## Explore o material
A. Responda às perguntas abaixo com base no trecho sobre direito ambiental:
(i) A que Édis Milaré compara o Direito do Ambiente em sua evolução?
(ii) Como são descritas as regras do direito tal como concebido no Brasil?
(iii) Por quem são editadas, em maioria, as normas de cunho específico que complementam as normas abertas?
B. As afirmações a seguir estão de acordo com o trecho sobre direito ambiental? Responda sim ou não a cada uma e cite as palavras do trecho que decidem a resposta.
(i) O direito ambiental é uma matéria de fácil regulação.
(ii) As técnicas legislativas mencionadas já representam a solução definitiva do problema.
(iii) O processo legislativo brasileiro é descrito como lento.
C. Prossiga com o trecho sobre direito ambiental a partir do ponto em que ele termina.

## Trecho
O direito, como concebido no Brasil, constituído de regras rígidas, estáveis e de complexa modificação, tem sido desafiado por novos direitos surgidos em razão da imparável evolução da sociedade.
O direito ambiental é, sem dúvida, um dos grandes provocadores do tradicional direito brasileiro. A sua natureza multidisciplinar, a sua intrínseca interdisciplinariedade e interação com outros ramos da ciência o tornam matéria complexa, de constante alteração e, conseguintemente, de difícil regulação.
Conforme pondera o inexorável Édis Milaré[1]: “O Direito do Ambiente assemelha-se à tecnologia, em sua evolução – nas devidas proporções, é verdade. O que ontem era prospectiva, hoje se converteu em retrospectiva. Ora, o Direito do Ambiente movimenta-se com a tecnologia por causa dos fatos novos que se sucedem, provocando reações no meio ambiente; e movimenta-se como a tecnologia, analogicamente, em razão da velocidade que caracteriza os processos de transformação neste nosso mundo. Seria o caso de se pensar numa ‘tecnologia jurídico-ambiental’”.
Como, portanto, considerando a absurda complexidade e lentidão do processo legislativo brasileiro, produzir leis que acompanhem a constante mutação e evolução do direito ambiental? Eis do desafio.
Há, contudo, técnicas legislativas das quais têm se valido o legislador brasileiro que, se ainda não representam a solução definitiva do problema, têm servido ao constante rejuvenescimento do Direito do Ambiente. Uma delas, a que nos ateremos no presente artigo, é a edição de normas abertas, de caráter abstrato e conceitual, que reclamam, para a efetividade da sua aplicação, complementação através de outras normas de cunho específico, editadas em maioria por órgãos técnicos que cuidam de assegurar a imprescindível conexão entre o Direito e as ciências.

## Listagem
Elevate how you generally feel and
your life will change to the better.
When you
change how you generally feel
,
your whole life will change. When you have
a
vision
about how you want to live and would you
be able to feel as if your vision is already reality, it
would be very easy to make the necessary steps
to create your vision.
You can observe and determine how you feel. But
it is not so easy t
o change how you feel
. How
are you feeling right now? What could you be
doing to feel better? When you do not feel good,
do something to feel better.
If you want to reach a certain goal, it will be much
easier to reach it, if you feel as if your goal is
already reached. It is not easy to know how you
* * *
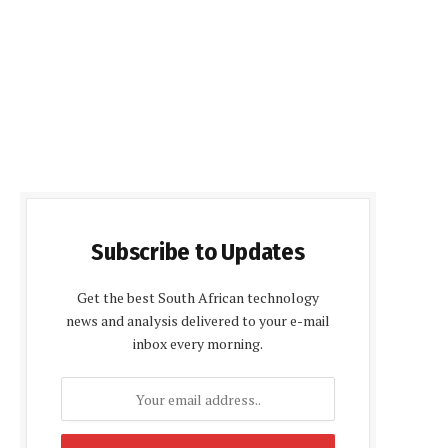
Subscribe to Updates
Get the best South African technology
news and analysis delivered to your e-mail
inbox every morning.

## Respostas por item
A.
(i) À tecnologia.
(ii) Como regras rígidas, estáveis e de complexa modificação.
(iii) Por órgãos técnicos.

B.
(i) Não: "de difícil regulação".
(ii) Não: "se ainda não representam a solução definitiva do problema".
(iii) Sim: "a absurda complexidade e lentidão do processo legislativo brasileiro".

C.
Conceitualmente as normas abertas se assemelham àquelas denominadas por Maria Helena Diniz, citada em obra do ministro Alexandre de Moraes[2], de normas com eficácia relativa dependente de complementação legislativa, e que constituem “preceitos constitucionais que têm aplicação mediata, por dependerem de norma posterior, ou seja, de lei complementar ou ordinária, que lhes desenvolva a eficácia, permitindo o exercício do direito ou do benefício consagrado. Sua possibilidade de produzir efeitos é mediata, pois, enquanto não for promulgada aquela lei complementar ou ordinária, não produzirão efeitos positivos, mas terão eficácia paralisante de efeitos de normas precedentes incompatíveis e impeditiva de qualquer conduta contrária ao que estabelecerem.”.
As normas abertas ambientais, vale ressaltar, são complementadas por normas infralegais, editadas por conselhos ou órgãos técnicos a quem a própria lei atribui competência.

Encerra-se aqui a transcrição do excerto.